A Federal Court Pushes Back on Trump’s Transgender Military Ban
A judge issues a preliminary injunction, taking issue with everything from the framing of the directive to the way it was delivered.
A federal court has issued a preliminary injunction on President Trump’s transgender military ban—a directive issued via Twitter in July to remove all transgender service members from the United States military and ban transgender people from entering the armed forces. Colleen Kollar-Kotelly, a judge for the U.S. District Court in D.C., wrote that the Trump administration likely violated transgender service members’ rights under the Fifth Amendment, which guarantees due process under the law.
The judge took issue with everything from the framing of the directive to the way it was delivered, finding that “there is absolutely no support for the claim that the ongoing service of transgender people would have any negative effect on the military at all.” While the case is still in preliminary stages, the decision will at least temporarily halt the enforcement of the ban, signaling a tough legal battle ahead as the Trump administration pushes to implement the president’s policy.
After Trump’s announcement in July, eight transgender people joined this lawsuit against the Trump administration: Six pseudonymous plaintiffs, who are all currently serving in the military, and two named plaintiffs who are hoping to join. The decision cites story after story of the emotional and financial distress brought on by Trump’s announcement: One Jane Doe worried about the loss of her medical care, while another felt like the president had enabled increased hostility toward transgender people. Another “went to work each day wondering whether [she] would be discharged, not because of any problem with [her] job performance or [her] commitment to serve this country, but solely because of [her] gender identity.” Regan Kibby, one of the named plaintiffs who is a 19-year-old student in the U.S. Naval Academy, said that the “entire future [he] had been planning for [himself] was crumbling around [him].”

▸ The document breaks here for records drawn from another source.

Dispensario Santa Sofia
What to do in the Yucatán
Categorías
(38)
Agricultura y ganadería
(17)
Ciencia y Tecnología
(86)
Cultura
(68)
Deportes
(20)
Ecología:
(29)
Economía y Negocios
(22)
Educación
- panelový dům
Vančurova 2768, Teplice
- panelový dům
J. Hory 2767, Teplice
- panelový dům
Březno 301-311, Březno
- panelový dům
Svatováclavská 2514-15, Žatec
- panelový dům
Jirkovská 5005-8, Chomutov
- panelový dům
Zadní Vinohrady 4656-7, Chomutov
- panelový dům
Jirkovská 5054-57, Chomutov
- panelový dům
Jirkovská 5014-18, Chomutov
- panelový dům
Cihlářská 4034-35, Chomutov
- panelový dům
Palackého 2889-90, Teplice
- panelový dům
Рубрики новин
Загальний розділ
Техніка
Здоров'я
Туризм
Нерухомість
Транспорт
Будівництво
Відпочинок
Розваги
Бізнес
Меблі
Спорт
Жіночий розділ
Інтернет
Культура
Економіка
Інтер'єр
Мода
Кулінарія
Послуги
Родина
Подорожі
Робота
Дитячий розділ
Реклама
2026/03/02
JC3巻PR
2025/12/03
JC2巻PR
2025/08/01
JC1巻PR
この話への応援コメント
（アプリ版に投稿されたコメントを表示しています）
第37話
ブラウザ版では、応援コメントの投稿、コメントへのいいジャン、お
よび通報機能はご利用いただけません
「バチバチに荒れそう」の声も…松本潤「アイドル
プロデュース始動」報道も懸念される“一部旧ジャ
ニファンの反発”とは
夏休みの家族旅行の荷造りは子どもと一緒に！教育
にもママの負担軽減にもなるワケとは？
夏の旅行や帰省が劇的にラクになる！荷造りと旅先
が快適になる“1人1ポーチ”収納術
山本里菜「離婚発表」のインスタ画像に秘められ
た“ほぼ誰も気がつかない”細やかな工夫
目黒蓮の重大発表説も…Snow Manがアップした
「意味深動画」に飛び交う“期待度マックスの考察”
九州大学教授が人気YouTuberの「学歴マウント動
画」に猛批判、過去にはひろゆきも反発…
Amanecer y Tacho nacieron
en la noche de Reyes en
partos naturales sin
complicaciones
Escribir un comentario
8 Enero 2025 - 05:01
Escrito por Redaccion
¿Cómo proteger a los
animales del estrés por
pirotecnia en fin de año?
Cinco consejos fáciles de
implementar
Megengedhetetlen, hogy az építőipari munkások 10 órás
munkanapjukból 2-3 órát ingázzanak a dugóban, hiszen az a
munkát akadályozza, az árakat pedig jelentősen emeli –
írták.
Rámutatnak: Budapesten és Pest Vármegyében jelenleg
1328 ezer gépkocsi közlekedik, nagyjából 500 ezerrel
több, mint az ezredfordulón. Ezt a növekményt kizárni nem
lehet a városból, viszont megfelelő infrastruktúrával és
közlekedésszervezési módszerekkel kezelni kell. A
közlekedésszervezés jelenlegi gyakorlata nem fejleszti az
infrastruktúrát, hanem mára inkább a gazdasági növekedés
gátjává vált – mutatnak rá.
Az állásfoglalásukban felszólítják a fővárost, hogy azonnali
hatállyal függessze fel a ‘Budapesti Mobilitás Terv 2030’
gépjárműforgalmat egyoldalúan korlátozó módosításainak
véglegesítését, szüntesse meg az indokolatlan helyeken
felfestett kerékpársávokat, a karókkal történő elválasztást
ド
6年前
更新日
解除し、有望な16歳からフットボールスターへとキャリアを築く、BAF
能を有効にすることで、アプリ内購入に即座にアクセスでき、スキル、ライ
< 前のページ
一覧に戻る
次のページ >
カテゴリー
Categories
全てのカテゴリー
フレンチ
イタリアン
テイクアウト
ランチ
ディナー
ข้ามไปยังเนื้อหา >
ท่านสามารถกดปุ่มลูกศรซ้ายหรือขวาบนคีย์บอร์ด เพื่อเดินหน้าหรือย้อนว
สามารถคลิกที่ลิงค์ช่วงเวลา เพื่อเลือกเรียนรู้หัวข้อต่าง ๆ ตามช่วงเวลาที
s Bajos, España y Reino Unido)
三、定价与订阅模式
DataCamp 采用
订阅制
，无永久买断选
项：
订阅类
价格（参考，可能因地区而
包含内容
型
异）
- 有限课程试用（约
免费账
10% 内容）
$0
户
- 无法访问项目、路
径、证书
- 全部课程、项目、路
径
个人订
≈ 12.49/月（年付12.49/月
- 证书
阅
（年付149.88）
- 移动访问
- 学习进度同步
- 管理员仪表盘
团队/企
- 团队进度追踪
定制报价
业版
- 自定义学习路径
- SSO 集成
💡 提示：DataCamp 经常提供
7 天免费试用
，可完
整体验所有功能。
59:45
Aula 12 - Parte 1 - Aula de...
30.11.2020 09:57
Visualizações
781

In her opinion on Monday, Kollar-Kotelly expressed concern for the harm that the directive is likely to cause these transgender service members. “The impending ban brands and stigmatizes plaintiffs as less capable of serving in the military,” she wrote. It “reduces their stature among their peers and officers, stunts the growth of their careers, and threatens to derail their chosen calling or access to unique educational opportunities.”

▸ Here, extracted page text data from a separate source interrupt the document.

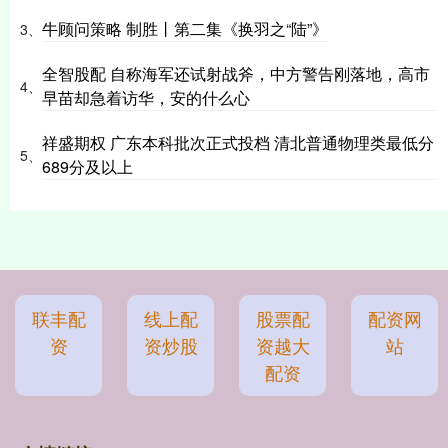
牛顾问策略 制胜丨第二集《换羽之“陆”》
3、
全智股配 自称海军还试射战斧，中方警告刚落地，高市
4、
早苗却急着访华，安的什么心
祥盛期权 广东本科批次正式投档 清北普通物理类最低分
5、
689分及以上
联丰配
线上配
股票配
配资网
资
资炒股
资越大
站
配资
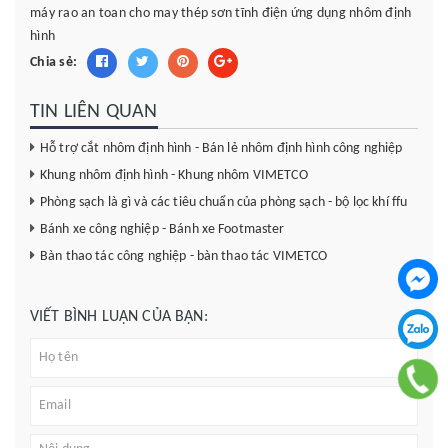
máy
rao an toan cho may
thép sơn tĩnh điện
ứng dụng nhôm định
hình
Chia sẻ:
TIN LIÊN QUAN
Hỗ trợ cắt nhôm định hình - Bán lẻ nhôm định hình công nghiệp
Khung nhôm định hình - Khung nhôm VIMETCO
Phòng sạch là gì và các tiêu chuẩn của phòng sạch - bộ lọc khí ffu
Bánh xe công nghiệp - Bánh xe Footmaster
Bàn thao tác công nghiệp - bàn thao tác VIMETCO
VIẾT BÌNH LUẬN CỦA BẠN:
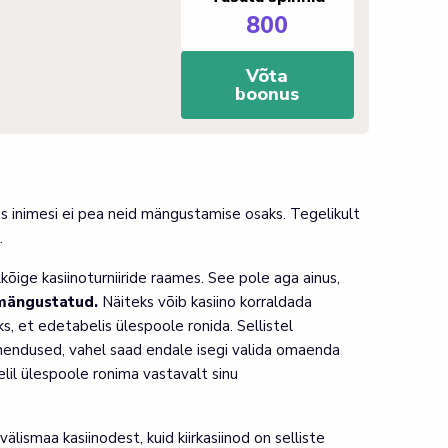
800
Võta
boonus
us inimesi ei pea neid mängustamise osaks. Tegelikult
.
õige kasiinoturniiride raames. See pole aga ainus,
 mängustatud.
Näiteks võib kasiino korraldada
s, et edetabelis ülespoole ronida. Sellistel
ahendused, vahel saad endale isegi valida omaenda
elil ülespoole ronima vastavalt sinu
lismaa kasiinodest, kuid kiirkasiinod on selliste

While those harms might not be sufficient to justify an injunction, Kollar-Kotelly wrote, the policy also lacks a basis in evidence and seems to discriminate against a class of people without justification. The Trump administration argued that the ban was issued in the interest of national defense, but the judge wasn’t having it. “A bare invocation of ‘national defense’ simply cannot defeat every motion for preliminary injunction that touches on the military,” she wrote. She cited the military’s own findings, issued in a 91-page Rand report, that found no evidence that transgender service members affect unit cohesion and estimated the cost of their medical care as “‘exceedingly small,’ ‘marginal,’ or ‘negligible.’” There is, however, “considerable evidence that … the discharge and banning of such individuals would have [negative] effects,” the judge wrote.
While this decision isn’t a final ruling on the substance of the case, the reasoning behind it matters. For example: The judge concluded that discrimination against transgender people is a form of sex discrimination—a contested position at the center of bitter legal fights about education, employment, and more currently pending in courts around the country. She also found that the Trump administration had singled out transgender service members without justification: The concerns about their service appeared to “be hypothetical and extremely overbroad.” Transgender people “have suffered, and continue to suffer, severe persecution and discrimination,” she wrote, and lack political power to protect themselves against discrimination.
Perhaps mostly importantly, the judge found that President Trump’s tweeting is a legal liability. His haphazard way of announcing the policy—“without any of the formality or deliberative processes that generally accompany ... major policy changes that will gravely affect the lives of many Americans”—is evidence that he wasn’t driven by “genuine concerns regarding military efficacy,” she wrote. She included screenshots of his tweets in her decision, seemingly just to prove her point.
Although the injunction will temporarily halt enforcement of most of the president’s directive, the judge sidestepped the issue of whether the military has to pay for sex-reassignment surgery, finding that none of the plaintiffs have the standing to challenge that part of the new policy.
In August, President Trump set a March 2018 deadline for the implementation of the ban, pending input from military experts on the best way to put it into action. Based on this decision, it seems unlikely that the March deadline will be met. Like other messily made Trump administration policies, the transgender military ban is headed for a long journey in court.